Harvey Phillips Indiana University Press ePub

CHAPTER FIFTEEN

Carnegie Hall Recitals

FOR SEVERAL YEARS, some of my colleagues, both composers and performers, suggested that I do a Carnegie Hall recital. I resisted the temptation because I felt my teacher, William J. Bell, should present one first. In 1961, Roger Bobo, a tubist wunderkind, on his graduation from the Eastman School of Music, presented the first solo tuba recital in New York City’s Carnegie Hall. I was unable to attend Roger’s concert but I know it was excellent from our mutual friend Alec Wilder. Alec not only attended the concert but wrote “Encore for Tuba” especially for Roger Bobo’s recital. William Bell passed away on August 7, 1971, without ever having performed a solo recital in Carnegie Hall.

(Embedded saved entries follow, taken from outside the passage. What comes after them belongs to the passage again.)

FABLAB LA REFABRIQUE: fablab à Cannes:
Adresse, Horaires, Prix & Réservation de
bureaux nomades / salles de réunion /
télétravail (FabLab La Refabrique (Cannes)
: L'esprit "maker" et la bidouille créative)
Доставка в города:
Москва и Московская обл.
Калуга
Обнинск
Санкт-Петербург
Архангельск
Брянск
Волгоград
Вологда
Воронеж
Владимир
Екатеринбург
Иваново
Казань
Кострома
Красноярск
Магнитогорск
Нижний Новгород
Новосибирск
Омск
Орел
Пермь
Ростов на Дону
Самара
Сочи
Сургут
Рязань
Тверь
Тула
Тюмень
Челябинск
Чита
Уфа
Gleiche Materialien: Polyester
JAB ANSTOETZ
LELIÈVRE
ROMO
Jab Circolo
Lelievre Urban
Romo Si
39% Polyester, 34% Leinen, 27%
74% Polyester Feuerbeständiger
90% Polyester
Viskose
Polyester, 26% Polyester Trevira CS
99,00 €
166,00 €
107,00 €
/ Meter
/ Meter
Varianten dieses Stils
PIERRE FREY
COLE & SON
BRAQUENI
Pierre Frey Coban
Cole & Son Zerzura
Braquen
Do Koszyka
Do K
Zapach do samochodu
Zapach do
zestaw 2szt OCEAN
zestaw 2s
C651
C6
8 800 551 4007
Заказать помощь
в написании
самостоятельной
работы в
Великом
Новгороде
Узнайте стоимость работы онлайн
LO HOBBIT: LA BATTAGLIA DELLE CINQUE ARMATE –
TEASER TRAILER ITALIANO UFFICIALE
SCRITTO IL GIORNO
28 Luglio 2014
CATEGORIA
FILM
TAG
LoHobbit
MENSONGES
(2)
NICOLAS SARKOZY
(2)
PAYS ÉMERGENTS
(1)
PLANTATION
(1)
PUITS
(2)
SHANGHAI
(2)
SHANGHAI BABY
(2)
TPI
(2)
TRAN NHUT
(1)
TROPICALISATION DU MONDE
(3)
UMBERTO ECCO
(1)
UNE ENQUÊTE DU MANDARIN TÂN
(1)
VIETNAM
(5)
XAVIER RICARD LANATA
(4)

I did not get around to performing a solo tuba recital until January 1975. That month, I presented five recitals in nine days in Carnegie Recital Hall, sponsored by the Carnegie Hall Corporation. My purpose in doing five recitals was to illustrate the growing repertoire and acceptance of the tuba as a solo instrument. A number of colleagues assisted the performances, but none of the professional players, with whom I worked consistently, would accept payment. Preparation for the nine days consumed sixty-seven hours of rehearsal, some in Boston. One started at midnight with the New York Saxophone Quartet; it was the only time everybody could get together. One was in Bloomington with IU School of Music Dean Charles Webb, who was my piano accompanist on one of the five recitals.